**RECORDED DATA:**
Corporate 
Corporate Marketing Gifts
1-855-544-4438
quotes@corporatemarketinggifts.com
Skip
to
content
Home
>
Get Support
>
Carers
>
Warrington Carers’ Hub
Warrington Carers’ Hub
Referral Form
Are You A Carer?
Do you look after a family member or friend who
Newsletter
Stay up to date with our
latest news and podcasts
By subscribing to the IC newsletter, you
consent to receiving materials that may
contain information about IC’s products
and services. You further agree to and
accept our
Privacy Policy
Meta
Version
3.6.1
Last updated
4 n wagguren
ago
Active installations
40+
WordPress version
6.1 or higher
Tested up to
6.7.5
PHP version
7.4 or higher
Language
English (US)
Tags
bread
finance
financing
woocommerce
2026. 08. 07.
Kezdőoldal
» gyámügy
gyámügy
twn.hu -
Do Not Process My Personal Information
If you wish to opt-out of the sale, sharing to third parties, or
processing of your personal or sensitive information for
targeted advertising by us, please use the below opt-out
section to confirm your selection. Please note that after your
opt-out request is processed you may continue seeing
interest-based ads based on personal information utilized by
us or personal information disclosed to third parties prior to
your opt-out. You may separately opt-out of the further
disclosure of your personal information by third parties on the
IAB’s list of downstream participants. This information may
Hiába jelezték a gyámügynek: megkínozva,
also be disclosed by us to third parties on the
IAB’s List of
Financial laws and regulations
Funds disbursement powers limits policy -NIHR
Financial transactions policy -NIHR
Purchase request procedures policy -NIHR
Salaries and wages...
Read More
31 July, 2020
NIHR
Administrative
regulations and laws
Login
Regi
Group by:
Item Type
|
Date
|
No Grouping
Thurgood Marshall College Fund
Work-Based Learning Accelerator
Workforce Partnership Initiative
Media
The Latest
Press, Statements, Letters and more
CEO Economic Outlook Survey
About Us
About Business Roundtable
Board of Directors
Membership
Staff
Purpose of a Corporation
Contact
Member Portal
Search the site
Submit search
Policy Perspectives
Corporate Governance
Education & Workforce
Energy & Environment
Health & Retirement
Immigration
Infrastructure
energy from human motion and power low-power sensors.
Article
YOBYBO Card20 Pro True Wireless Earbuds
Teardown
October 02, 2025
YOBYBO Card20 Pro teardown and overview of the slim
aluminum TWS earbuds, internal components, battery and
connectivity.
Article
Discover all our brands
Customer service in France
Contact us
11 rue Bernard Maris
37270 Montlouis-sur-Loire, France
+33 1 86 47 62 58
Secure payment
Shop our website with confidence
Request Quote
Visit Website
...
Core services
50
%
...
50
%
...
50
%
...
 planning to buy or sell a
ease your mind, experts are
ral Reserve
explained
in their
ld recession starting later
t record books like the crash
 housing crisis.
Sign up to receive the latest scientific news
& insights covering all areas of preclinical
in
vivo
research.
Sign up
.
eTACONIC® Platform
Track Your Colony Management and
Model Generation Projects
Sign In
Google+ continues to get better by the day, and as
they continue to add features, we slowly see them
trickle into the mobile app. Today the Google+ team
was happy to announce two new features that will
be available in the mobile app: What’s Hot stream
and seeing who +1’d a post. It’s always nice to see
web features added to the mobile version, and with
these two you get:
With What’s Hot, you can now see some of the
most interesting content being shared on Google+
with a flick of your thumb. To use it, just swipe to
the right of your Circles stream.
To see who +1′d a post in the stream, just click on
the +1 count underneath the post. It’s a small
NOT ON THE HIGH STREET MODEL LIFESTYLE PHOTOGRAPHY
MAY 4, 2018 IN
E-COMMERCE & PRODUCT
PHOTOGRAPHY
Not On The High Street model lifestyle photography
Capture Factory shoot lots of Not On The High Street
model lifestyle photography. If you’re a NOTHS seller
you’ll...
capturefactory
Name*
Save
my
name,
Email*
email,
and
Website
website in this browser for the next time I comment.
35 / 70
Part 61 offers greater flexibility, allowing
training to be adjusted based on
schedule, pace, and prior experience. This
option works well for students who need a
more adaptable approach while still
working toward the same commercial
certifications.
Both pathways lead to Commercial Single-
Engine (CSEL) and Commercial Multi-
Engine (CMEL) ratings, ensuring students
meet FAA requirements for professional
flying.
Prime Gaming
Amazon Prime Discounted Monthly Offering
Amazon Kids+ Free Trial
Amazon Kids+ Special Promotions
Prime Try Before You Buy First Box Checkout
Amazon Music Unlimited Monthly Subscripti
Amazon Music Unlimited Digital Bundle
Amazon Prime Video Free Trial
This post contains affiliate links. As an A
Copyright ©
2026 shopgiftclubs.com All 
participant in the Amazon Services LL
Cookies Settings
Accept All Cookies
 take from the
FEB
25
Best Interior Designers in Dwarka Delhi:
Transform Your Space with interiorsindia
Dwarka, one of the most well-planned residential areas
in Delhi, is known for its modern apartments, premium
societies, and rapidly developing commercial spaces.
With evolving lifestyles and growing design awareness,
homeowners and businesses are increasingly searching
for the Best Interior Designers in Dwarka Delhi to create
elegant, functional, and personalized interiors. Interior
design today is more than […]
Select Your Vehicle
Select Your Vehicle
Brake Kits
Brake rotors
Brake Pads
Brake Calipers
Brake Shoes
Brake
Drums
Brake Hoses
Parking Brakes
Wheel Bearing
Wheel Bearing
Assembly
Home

**JOB ITEM:**
Repeat exactly the lines above, starting with the first line of the records and finishing with the line holding "your opt-out. You". Add no other line.

**SOLVED EXERCISE:**
Corporate 
Corporate Marketing Gifts
1-855-544-4438
quotes@corporatemarketinggifts.com
Skip
to
content
Home
>
Get Support
>
Carers
>
Warrington Carers’ Hub
Warrington Carers’ Hub
Referral Form
Are You A Carer?
Do you look after a family member or friend who
Newsletter
Stay up to date with our
latest news and podcasts
By subscribing to the IC newsletter, you
consent to receiving materials that may
contain information about IC’s products
and services. You further agree to and
accept our
Privacy Policy
Meta
Version
3.6.1
Last updated
4 n wagguren
ago
Active installations
40+
WordPress version
6.1 or higher
Tested up to
6.7.5
PHP version
7.4 or higher
Language
English (US)
Tags
bread
finance
financing
woocommerce
2026. 08. 07.
Kezdőoldal
» gyámügy
gyámügy
twn.hu -
Do Not Process My Personal Information
If you wish to opt-out of the sale, sharing to third parties, or
processing of your personal or sensitive information for
targeted advertising by us, please use the below opt-out
section to confirm your selection. Please note that after your
opt-out request is processed you may continue seeing
interest-based ads based on personal information utilized by
us or personal information disclosed to third parties prior to
your opt-out. You may separately opt-out of the further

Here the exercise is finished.